Nomorobo, which launches online in September free of charge, was designed by Aaron Foss, who won a Federal Trade Commission contest for his invention.

"I think about it like email spam. If we try to stop spammers, it's a battle we can't win," said Foss, of Port Jefferson. "But we can get it and stop it in our spam boxes, and Nomorobo was designed after the same idea." 

Even though more people are signing up for the Do Not Call registry than ever before, the FTC has also received a record number of complaints about unwanted calls: in 2012, the FTC reported a record 3.8 million complains, up 69 percent from 2011.
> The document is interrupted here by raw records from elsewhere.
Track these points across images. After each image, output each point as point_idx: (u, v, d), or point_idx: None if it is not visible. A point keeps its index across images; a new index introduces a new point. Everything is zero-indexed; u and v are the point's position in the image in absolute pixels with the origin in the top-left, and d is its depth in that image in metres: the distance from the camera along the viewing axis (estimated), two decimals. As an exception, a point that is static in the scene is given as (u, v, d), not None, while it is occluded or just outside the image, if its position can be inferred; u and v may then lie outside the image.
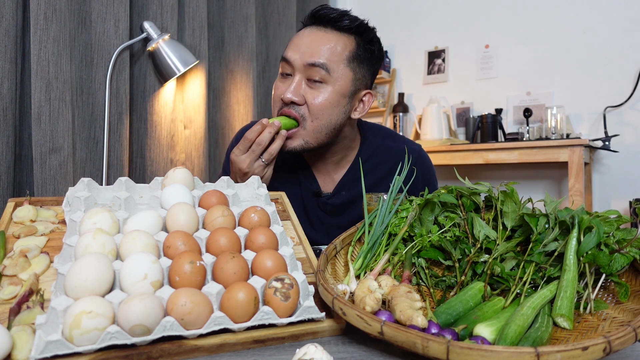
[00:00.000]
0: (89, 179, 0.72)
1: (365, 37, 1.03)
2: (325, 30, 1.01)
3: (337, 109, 1.00)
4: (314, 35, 1.00)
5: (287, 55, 1.00)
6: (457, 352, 0.44)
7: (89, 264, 0.53)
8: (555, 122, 2.29)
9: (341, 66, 1.00)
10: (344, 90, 1.01)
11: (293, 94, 0.98)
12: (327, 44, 0.99)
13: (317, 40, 0.99)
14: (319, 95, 0.98)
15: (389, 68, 3.08)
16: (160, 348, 0.50)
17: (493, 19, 2.73)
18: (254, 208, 0.71)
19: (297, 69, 0.99)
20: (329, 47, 0.99)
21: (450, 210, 0.74)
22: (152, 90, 1.78)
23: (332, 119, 1.01)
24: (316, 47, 0.98)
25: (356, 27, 1.01)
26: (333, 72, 0.98)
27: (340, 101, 1.00)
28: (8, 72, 1.33)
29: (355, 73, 1.02)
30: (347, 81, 1.01)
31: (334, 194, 1.11)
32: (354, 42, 1.02)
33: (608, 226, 0.61)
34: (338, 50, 0.99)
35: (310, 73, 0.98)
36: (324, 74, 0.98)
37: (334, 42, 0.99)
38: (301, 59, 0.98)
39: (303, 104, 0.99)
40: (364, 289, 0.58)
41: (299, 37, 1.02)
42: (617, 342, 0.44)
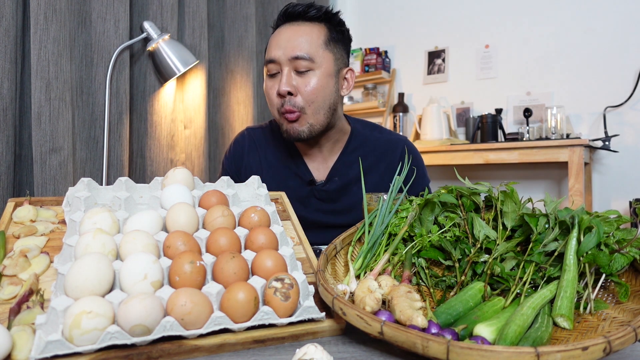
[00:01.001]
0: (89, 179, 0.72)
1: (333, 22, 1.14)
2: (298, 24, 1.11)
3: (327, 89, 1.10)
4: (290, 31, 1.10)
5: (271, 56, 1.09)
6: (457, 352, 0.44)
7: (89, 264, 0.53)
8: (555, 122, 2.29)
9: (320, 51, 1.09)
10: (329, 71, 1.10)
11: (286, 85, 1.06)
12: (303, 35, 1.08)
13: (294, 34, 1.09)
14: (309, 81, 1.07)
15: (389, 68, 3.08)
16: (160, 348, 0.50)
17: (493, 19, 2.73)
18: (254, 208, 0.71)
19: (283, 63, 1.07)
20: (307, 38, 1.08)
21: (450, 210, 0.74)
22: (152, 90, 1.78)
23: (326, 99, 1.10)
24: (295, 40, 1.08)
25: (324, 15, 1.12)
26: (316, 58, 1.08)
27: (328, 82, 1.10)
28: (8, 72, 1.33)
29: (334, 54, 1.12)
30: (329, 63, 1.10)
31: (328, 181, 1.19)
32: (324, 28, 1.12)
33: (608, 226, 0.61)
34: (314, 38, 1.09)
35: (296, 65, 1.07)
36: (308, 62, 1.07)
37: (309, 32, 1.09)
38: (285, 54, 1.07)
39: (297, 95, 1.07)
40: (364, 289, 0.58)
41: (277, 37, 1.11)
42: (617, 342, 0.44)
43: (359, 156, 1.19)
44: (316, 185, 1.18)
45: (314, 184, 1.18)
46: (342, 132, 1.21)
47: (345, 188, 1.18)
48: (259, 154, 1.23)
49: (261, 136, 1.26)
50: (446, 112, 2.66)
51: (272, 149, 1.22)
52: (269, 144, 1.24)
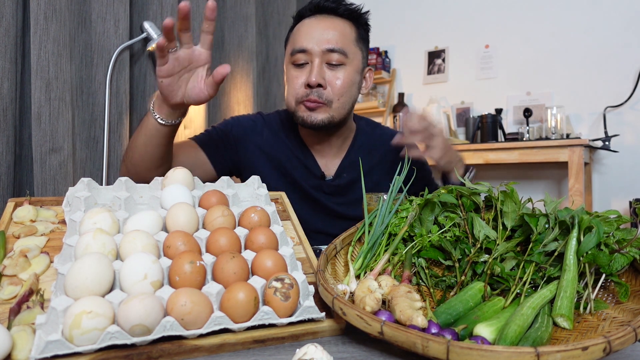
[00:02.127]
0: (89, 179, 0.72)
1: (360, 20, 1.14)
2: (330, 18, 1.10)
3: (354, 86, 1.12)
4: (324, 24, 1.09)
5: (302, 45, 1.07)
6: (457, 352, 0.44)
7: (89, 264, 0.53)
8: (555, 122, 2.29)
9: (352, 47, 1.10)
10: (358, 68, 1.12)
11: (318, 78, 1.05)
12: (337, 29, 1.08)
13: (327, 27, 1.08)
14: (340, 76, 1.08)
15: (389, 68, 3.08)
16: (160, 348, 0.50)
17: (493, 19, 2.73)
18: (254, 208, 0.71)
19: (314, 54, 1.06)
20: (340, 32, 1.08)
21: (450, 210, 0.74)
22: (152, 90, 1.78)
23: (352, 94, 1.12)
24: (330, 33, 1.07)
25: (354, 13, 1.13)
26: (349, 54, 1.08)
27: (355, 78, 1.12)
28: (8, 72, 1.33)
29: (362, 52, 1.14)
30: (359, 60, 1.12)
31: (337, 177, 1.20)
32: (353, 26, 1.12)
33: (608, 226, 0.61)
34: (347, 33, 1.10)
35: (329, 57, 1.07)
36: (341, 56, 1.07)
37: (342, 27, 1.09)
38: (318, 46, 1.06)
39: (326, 87, 1.07)
40: (364, 289, 0.58)
41: (308, 27, 1.09)
42: (617, 342, 0.44)
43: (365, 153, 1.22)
44: (325, 180, 1.19)
45: (323, 178, 1.19)
46: (350, 129, 1.23)
47: (354, 184, 1.20)
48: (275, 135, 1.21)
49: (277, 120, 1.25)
50: (446, 112, 2.66)
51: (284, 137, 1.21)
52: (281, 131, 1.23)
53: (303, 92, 1.07)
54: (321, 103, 1.06)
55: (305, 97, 1.07)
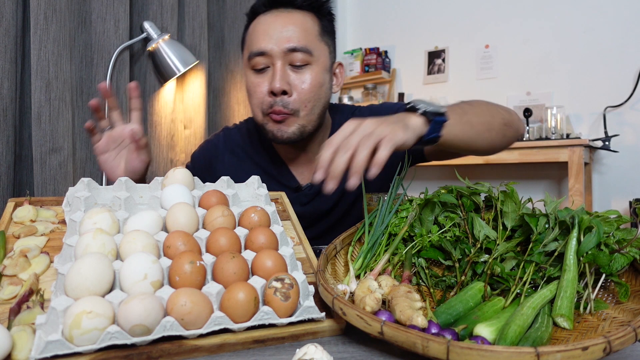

"Do Not Call was widely recognized as an effective way to be rid of unwanted calls," says Deborah Marrone of the Federal Trade Commission. "But technology changed.  Now it's very cheap and very easy to do, so that thousands of calls can be made for less than a penny a minute from anywhere in the world."

Certain robocalls are allowed, like automated messages from a bank or local government representatives or an airline warning of flight delays. But the robocalls people are complaining about are usually from companies trying to sell debt consolidation or mortgage refinancing services, and in worse cases, companies that are trying to scam people. 

"Who wants to get a call from a robot," said Kaci Knight of Woodside, Queens. "I would say I get robocalls once or twice a week."

"I really hate it when it comes to my cell phone," said Liz Chung of Dyker Heights. "I look at the number and I think, maybe it's someone I need to speak to, and then I pick up and it's a recorded message."

With Nomorobo, all calls are screened before they reach a person's phone. If the service detects a robocall, it will play a message announcing that robocall-blocking is working. 

Until the service launches in September, federal officials advise phone owners who get robocalls to write down the phone number, hang up and call the FTC to report it.